What nobody expected was the vote count: 8–4. Four members of the twelve-person committee broke with the majority. That hasn’t happened since October 1992—when George H.W. Bush was still president and most of your grandkids weren’t born yet.
Now... here’s what most people get wrong about Fed dissents. They think it’s about one meeting. It’s not. It’s a signal. When the people inside the building can’t agree on what to do, it means the economy is sending them two different messages at the same time. Three of the dissenters—Hammack, Kashkari, and Logan—didn’t want the Fed hinting at future rate cuts. They see oil above $100, inflation back at 3.3%, and they think cutting is off the table. The fourth dissenter, Stephen Miran, wanted a cut right now. Same meeting. Opposite conclusions.

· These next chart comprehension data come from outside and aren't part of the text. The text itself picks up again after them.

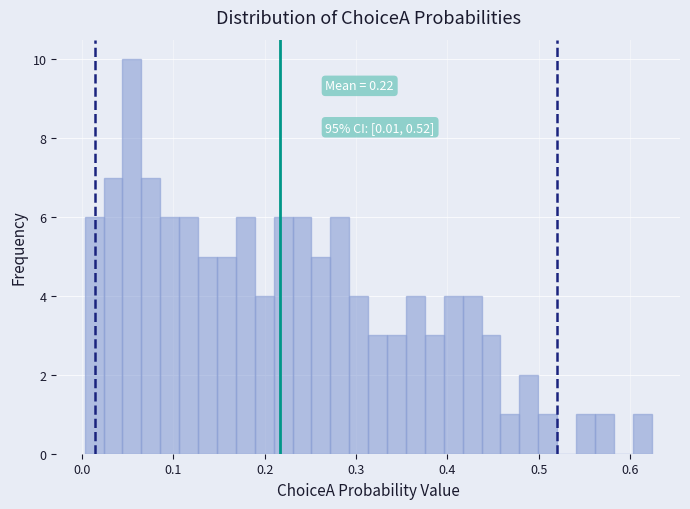

Around what value on the x-axis is the tallest bar? Give the approximate position of its centre, as read against the axis.

0.05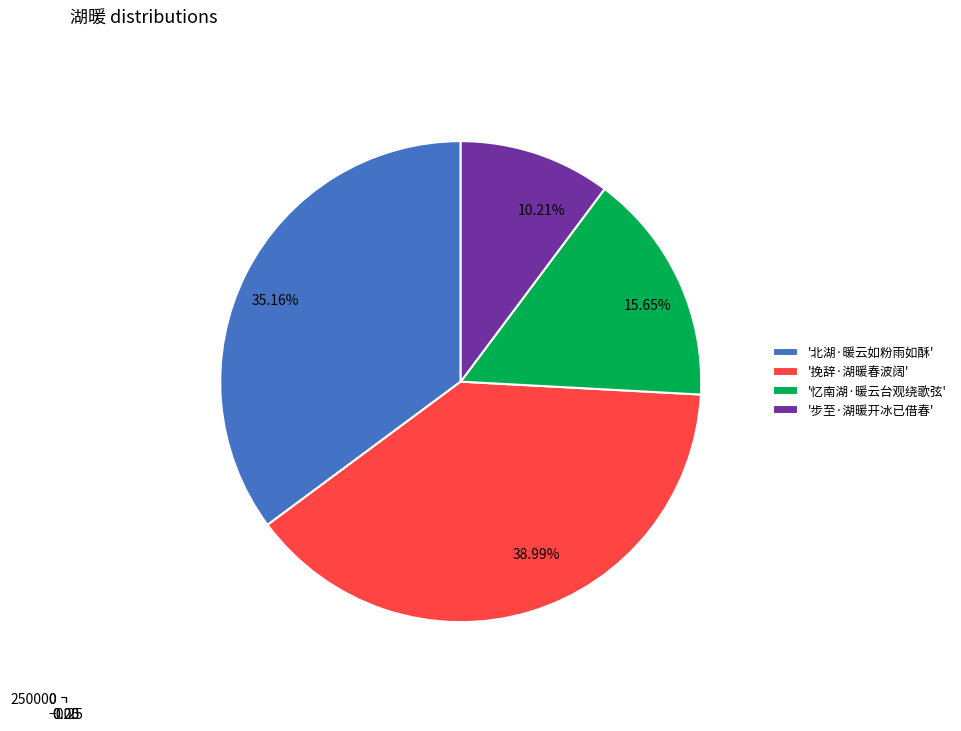

Which slice is the smallest?

步至·湖暖开冰已借春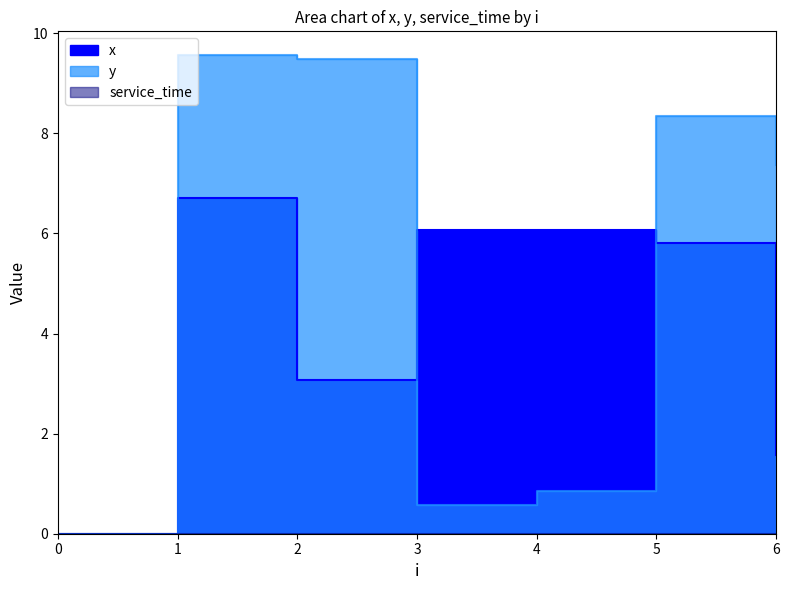

Which label corresponds to the largest value in the chart?

1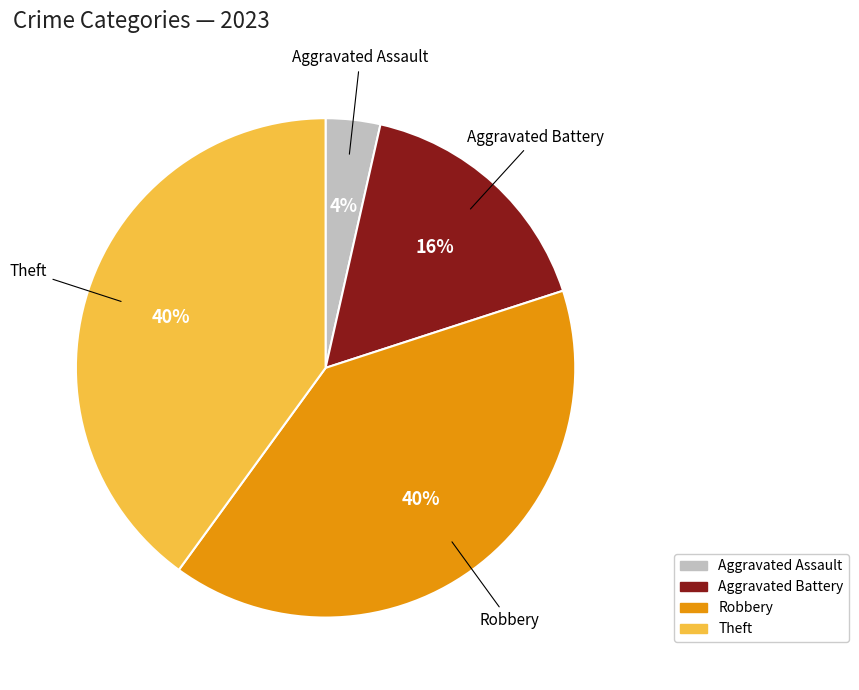

Is there a majority slice in this chart?

No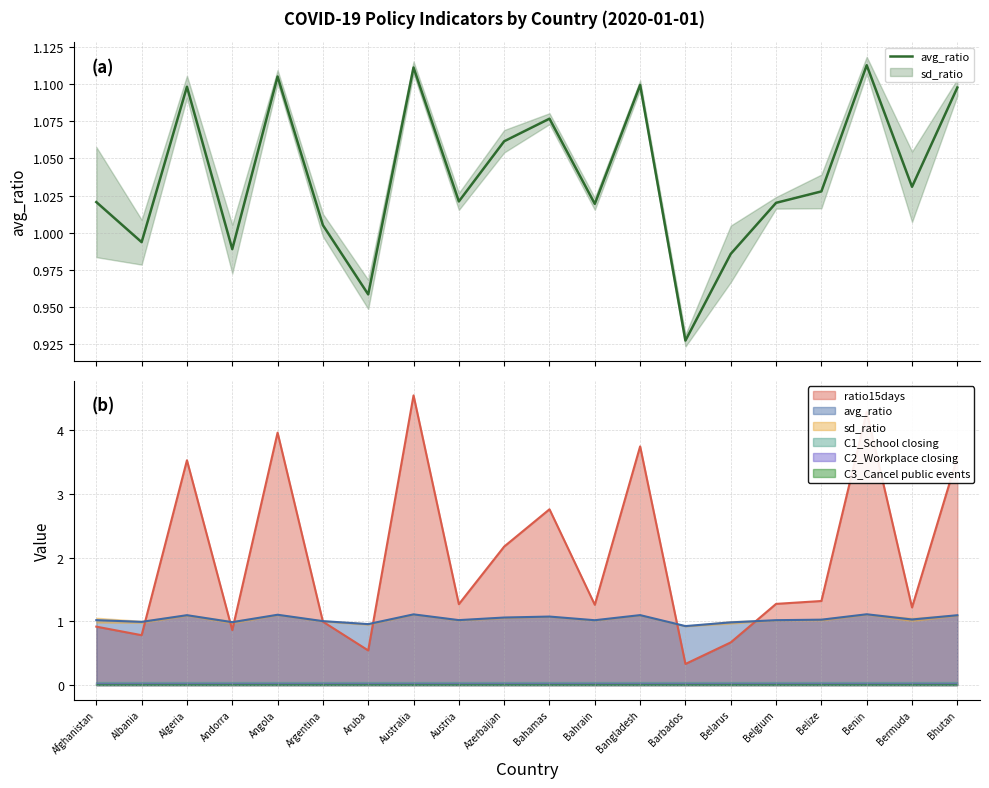

Reading right to left, list all the values displayed in this chart.

1.1	1.0	1.1	1.0	1.0	1.0	0.9	1.1	1.0	1.1	1.1	1.0	1.1	1.0	1.0	1.1	1.0	1.1	1.0	1.0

And here’s the part that really gets me. This was Jerome Powell’s last meeting as chairman. Eight years running the most powerful financial institution on the planet, and he walks out the door with the most fractured vote in a generation. Kevin Warsh takes over in two weeks. He’s inheriting a committee that can’t agree on whether rates should go up, down, or sideways... while a war in the Middle East keeps oil prices above $100 a barrel and CPI is running 3.3%.
Put it differently: the last time the Fed was this divided, it took two more years before they finally started raising rates again. The confusion itself is the story. When the people who set the price of money can’t agree on the price of money, you should pay attention.